A semelhança do formato de filme policial que James Gray oferece em “Os Donos da Noite” se assemelha em muito com o que era feito há algumas décadas. Mocinhos e vilões natos, além conflitos familiares nos quais um dos filhos é melhor aceito devido a fidelidade com o sobrenome da família, enquanto o outro é renegado. O questionamento seria até onde continuar fazendo filmes assim visto que nas mãos da contemporaneidade muita coisa pode soar piegas? O fato é que não tem diretor mais técnico que transforme um roteiro meia-boca em um verdadeiro exemplar de filme policial. Se analisarmos o público para qual este filme é destinado, não há em nenhuma esquina da projeção algo que traga novidade para a indústria cinematográfica. É incrível como os produtores continuam se dando ao luxo de produzir qualquer coisa.

Gray consegue se perder no que ele próprio escreveu. Sem a mínima naturalidade em expor os conflitos de seus personagens, o cineasta constrói um insosso paradigma para a história. Durante a primeira hora de projeção, sequer temos a certeza de qual o principal conflito da trama, se vai apelar para o lado sentimental da família, ou do herói que tem uma retomada de posição, ou da conscientização de que o bem vence o mal. Por mais que não fique claro se a história penderá para qual lado for, é bastante previsível como tudo vai se desenrolar. O problema principal é que o roteiro cai no mal gosto de conseguir esfregar na cara do público o óbvio muito antes de mostrar aos personagens, tornando aquela jornada maçante. Tal jornada ainda consegue revelar diálogos extremamente vazios, além de pôr os personagens em diversas situações constrangedoras, nas quais pouca credibilidade é conquistada por eles. Até onde acompanhar o choro de um irmão que está aparentemente arrependido das desavenças familiares se em nenhum momento é posto que existe sentimentalismo naquela família? É muito melodrama convencional que descaracteriza e retrai a atenção da história.

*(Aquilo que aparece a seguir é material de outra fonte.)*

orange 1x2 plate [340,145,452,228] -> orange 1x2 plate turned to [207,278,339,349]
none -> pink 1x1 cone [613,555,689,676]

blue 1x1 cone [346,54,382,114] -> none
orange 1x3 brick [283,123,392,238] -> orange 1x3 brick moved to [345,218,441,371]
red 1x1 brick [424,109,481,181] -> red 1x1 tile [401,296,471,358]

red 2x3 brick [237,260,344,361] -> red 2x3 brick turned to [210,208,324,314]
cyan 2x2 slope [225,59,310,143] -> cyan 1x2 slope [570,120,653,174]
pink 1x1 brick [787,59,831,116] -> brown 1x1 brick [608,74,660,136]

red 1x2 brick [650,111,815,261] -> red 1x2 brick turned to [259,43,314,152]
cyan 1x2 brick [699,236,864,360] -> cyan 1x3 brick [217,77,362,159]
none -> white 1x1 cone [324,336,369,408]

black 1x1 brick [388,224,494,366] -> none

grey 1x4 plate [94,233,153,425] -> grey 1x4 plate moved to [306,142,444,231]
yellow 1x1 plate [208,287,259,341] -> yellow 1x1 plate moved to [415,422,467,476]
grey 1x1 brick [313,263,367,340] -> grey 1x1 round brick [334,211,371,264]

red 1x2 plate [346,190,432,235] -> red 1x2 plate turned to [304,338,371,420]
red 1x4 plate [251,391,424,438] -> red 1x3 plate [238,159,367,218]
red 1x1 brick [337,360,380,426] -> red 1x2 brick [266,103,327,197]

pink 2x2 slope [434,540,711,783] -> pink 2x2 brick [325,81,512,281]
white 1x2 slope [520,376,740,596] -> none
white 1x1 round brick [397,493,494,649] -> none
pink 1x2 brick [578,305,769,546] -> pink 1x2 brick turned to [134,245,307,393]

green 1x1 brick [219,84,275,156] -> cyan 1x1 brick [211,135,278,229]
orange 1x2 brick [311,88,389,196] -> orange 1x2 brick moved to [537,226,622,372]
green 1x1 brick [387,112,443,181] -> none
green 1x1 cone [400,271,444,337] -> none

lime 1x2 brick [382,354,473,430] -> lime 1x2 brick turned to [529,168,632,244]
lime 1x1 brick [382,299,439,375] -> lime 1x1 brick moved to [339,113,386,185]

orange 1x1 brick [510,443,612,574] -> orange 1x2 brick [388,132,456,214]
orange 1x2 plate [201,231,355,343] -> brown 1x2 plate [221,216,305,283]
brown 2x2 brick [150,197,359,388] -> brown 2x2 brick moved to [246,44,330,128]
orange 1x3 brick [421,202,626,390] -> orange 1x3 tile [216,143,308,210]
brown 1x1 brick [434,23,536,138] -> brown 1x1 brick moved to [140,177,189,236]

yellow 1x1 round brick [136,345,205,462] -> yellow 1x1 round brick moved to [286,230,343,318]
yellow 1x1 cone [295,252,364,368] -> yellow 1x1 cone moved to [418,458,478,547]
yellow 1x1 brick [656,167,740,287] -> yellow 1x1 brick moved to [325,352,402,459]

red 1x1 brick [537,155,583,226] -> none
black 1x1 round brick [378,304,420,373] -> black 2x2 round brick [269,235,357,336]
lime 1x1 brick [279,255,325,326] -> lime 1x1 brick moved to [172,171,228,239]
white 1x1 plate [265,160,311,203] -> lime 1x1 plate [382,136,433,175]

A direção de Gray segue metódica por muitos momentos, mas consegue conciliar bons elementos em cena. Por mais que os momentos de ação não se destaquem tanto, Gray sabe utilizar de tomadas especiais para dar a sensação de proximidade do espectador ao objeto. Às vezes se perdendo no que quer demonstrar, Gray acaba jogando o peso do longa nas costas de Joaquin Phoenix, que precisa caminhar com a função de dar mais sentido aos fatos. Phoenix tem uma capacidade incrível para conflitos dramáticos, que pôde demonstrar desde “Contos Proibidos do Marquês de Sade” e que chegou ao perfeccionismo com “Johnny e June”. Em “Os Donos da Noite”, Phoenix não se afasta dos clichês, mas consegue um resultado acima dos outros atores. Mark Wahlberg nunca esteve tão apático em um filme e Eva Mendes só está na trama para registrar o objeto de desejo do herói e para mostrar o quanto é bonita, apesar de ir ficando feia até o fim da película. Robert Duvall consegue dosar bem a relação pessoal que tem com os filhos, mas deixa muito claro o destino de seu personagem. O restante do elenco não passa de meros figurantes que vez ou outra tentam dar importância à trama, ao passo que só conseguem desgastá-la mais ainda.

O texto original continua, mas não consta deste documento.